Exercise prompt: Below are several entries. Transcribe exactly those lines that fall from the one with "9: (110, 150)" through the one with "36: (117, 158)", end lines included.

►

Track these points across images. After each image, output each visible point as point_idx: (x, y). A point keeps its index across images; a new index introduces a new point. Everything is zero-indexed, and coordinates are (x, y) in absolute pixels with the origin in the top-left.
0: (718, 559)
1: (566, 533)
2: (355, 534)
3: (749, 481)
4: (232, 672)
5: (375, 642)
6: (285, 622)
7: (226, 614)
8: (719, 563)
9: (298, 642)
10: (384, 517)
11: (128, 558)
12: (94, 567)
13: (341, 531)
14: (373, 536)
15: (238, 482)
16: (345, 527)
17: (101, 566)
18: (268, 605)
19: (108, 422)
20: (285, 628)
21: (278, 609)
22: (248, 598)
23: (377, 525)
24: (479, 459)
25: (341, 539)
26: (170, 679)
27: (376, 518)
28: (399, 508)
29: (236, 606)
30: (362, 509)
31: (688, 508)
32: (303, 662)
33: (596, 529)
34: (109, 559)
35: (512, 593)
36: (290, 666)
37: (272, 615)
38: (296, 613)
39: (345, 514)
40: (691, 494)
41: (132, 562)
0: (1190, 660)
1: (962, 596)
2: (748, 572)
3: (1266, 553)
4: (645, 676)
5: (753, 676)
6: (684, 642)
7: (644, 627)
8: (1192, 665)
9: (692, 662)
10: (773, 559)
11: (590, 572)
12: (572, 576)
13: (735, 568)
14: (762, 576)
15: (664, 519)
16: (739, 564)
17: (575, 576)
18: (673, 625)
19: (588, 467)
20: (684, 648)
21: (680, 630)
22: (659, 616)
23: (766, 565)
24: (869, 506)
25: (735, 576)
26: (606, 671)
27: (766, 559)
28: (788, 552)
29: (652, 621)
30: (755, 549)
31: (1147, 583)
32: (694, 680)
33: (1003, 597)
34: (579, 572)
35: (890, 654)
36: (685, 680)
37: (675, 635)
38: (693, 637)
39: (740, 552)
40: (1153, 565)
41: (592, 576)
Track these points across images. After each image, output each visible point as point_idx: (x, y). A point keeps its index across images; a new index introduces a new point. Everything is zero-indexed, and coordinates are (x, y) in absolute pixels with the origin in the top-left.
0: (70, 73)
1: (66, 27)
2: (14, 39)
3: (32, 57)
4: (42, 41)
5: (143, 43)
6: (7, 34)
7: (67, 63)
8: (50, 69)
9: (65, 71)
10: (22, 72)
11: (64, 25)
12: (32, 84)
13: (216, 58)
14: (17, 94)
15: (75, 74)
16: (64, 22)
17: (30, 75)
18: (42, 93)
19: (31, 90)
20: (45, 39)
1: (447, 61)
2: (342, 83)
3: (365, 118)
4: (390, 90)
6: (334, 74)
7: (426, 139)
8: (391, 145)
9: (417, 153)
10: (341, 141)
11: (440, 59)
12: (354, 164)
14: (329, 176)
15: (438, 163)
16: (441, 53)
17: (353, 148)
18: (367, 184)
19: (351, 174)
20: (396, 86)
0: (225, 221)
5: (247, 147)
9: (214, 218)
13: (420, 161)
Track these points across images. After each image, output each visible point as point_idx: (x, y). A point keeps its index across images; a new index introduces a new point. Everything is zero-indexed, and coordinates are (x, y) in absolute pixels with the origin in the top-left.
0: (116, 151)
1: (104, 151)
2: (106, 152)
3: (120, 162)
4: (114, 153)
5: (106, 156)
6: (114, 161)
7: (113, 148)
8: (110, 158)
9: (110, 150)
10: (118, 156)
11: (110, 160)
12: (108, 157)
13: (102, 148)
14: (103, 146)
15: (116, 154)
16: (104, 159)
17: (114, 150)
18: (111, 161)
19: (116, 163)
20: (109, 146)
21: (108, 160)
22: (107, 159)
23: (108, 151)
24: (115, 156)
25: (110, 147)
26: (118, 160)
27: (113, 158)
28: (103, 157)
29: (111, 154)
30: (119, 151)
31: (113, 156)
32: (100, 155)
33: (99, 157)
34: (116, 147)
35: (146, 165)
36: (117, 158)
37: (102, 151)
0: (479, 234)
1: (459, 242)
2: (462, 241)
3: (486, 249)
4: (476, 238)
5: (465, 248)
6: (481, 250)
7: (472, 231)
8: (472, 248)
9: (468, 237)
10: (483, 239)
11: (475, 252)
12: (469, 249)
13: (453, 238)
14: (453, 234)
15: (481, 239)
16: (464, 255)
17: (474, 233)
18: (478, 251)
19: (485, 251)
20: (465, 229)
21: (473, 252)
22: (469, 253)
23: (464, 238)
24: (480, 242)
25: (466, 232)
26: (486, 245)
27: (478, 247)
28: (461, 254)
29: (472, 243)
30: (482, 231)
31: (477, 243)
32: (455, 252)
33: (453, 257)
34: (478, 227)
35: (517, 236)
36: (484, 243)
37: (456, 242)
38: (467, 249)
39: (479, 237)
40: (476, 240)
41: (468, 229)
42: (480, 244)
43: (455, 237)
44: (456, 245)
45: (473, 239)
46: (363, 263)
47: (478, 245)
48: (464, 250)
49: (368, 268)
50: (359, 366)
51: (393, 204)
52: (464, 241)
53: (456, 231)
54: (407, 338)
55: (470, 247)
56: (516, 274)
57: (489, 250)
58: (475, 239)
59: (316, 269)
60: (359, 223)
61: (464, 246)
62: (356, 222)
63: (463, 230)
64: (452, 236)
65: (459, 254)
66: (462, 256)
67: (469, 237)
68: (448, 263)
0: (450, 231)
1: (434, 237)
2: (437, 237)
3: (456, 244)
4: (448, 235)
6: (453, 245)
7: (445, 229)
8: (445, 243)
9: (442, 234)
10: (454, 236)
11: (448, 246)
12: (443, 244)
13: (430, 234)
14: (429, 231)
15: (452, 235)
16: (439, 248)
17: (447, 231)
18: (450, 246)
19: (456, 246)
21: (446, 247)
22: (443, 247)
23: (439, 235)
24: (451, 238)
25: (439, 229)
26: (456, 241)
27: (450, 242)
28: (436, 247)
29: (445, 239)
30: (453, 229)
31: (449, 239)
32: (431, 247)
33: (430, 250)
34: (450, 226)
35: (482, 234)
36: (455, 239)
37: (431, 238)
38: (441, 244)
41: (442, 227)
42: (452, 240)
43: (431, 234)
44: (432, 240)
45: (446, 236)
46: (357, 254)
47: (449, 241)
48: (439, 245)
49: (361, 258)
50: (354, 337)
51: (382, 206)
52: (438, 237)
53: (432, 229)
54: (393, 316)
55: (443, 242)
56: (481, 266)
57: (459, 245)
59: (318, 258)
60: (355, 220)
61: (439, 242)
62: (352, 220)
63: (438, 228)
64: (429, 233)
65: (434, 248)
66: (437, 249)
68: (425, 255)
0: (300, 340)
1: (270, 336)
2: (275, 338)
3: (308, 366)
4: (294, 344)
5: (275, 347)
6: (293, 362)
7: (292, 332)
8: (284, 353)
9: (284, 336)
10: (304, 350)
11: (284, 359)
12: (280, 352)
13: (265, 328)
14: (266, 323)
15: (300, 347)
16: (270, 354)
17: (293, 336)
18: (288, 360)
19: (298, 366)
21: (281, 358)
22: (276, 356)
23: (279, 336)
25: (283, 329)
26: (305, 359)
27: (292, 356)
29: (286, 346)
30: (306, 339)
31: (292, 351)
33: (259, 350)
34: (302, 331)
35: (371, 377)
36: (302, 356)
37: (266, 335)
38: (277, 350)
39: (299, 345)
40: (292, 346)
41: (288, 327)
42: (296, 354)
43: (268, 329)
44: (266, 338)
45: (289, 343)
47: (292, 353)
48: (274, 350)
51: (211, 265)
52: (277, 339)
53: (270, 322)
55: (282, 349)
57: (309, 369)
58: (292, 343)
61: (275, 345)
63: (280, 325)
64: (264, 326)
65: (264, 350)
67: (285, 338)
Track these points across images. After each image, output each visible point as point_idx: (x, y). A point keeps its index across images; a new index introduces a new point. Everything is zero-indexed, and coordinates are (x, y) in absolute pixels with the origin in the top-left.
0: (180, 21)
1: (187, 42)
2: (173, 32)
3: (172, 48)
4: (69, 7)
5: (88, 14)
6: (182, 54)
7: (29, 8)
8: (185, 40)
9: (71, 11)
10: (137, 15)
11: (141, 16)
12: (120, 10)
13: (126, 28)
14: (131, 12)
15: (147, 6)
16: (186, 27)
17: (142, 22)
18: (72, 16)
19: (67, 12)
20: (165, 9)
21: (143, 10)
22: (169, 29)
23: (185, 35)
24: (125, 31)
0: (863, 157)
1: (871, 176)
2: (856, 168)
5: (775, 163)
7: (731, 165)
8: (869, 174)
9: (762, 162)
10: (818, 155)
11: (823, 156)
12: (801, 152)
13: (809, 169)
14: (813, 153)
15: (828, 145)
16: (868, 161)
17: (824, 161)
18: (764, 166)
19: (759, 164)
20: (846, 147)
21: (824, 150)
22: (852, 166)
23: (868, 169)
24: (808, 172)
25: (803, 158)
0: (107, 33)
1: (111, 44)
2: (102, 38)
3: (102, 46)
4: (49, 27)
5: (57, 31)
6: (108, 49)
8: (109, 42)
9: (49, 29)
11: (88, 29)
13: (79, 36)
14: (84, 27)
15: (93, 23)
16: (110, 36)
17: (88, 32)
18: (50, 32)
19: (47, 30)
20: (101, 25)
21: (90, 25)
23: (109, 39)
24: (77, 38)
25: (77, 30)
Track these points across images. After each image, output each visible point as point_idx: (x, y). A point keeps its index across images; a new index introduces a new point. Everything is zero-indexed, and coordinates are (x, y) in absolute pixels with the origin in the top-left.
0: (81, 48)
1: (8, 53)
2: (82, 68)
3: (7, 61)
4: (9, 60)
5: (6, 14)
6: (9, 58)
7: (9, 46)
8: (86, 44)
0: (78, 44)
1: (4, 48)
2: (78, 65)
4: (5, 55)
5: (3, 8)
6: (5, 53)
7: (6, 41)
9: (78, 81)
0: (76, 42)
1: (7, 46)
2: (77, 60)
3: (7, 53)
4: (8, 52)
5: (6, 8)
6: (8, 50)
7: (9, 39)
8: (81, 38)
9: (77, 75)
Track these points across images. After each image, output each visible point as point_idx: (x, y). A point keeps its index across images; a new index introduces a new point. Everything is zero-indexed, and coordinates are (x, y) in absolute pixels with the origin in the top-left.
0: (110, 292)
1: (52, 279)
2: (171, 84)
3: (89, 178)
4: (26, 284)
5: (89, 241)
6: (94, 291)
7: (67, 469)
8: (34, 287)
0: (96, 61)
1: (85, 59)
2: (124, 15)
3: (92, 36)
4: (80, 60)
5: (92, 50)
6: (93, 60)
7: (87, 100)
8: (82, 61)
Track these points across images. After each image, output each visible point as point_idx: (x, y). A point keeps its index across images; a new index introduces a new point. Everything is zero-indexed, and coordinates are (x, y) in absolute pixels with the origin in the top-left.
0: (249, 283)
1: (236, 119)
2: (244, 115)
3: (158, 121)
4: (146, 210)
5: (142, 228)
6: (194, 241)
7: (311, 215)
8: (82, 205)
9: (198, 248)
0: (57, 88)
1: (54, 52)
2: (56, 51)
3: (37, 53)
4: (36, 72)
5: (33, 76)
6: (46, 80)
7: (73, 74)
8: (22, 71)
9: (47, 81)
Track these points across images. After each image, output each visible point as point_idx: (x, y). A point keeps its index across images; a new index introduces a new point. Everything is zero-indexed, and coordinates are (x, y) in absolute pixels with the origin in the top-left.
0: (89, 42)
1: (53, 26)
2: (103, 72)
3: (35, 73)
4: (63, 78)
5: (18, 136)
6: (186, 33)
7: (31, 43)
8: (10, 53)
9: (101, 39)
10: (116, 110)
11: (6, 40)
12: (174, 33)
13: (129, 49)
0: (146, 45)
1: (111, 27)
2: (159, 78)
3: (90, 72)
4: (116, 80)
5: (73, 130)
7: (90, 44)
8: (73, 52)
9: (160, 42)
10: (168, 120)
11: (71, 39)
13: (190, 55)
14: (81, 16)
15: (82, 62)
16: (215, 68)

◄

Response to the exercise:
9: (110, 150)
10: (118, 156)
11: (110, 160)
12: (108, 157)
13: (102, 148)
14: (103, 146)
15: (116, 154)
16: (104, 159)
17: (114, 150)
18: (111, 161)
19: (116, 163)
20: (109, 146)
21: (108, 160)
22: (107, 159)
23: (108, 151)
24: (115, 156)
25: (110, 147)
26: (118, 160)
27: (113, 158)
28: (103, 157)
29: (111, 154)
30: (119, 151)
31: (113, 156)
32: (100, 155)
33: (99, 157)
34: (116, 147)
35: (146, 165)
36: (117, 158)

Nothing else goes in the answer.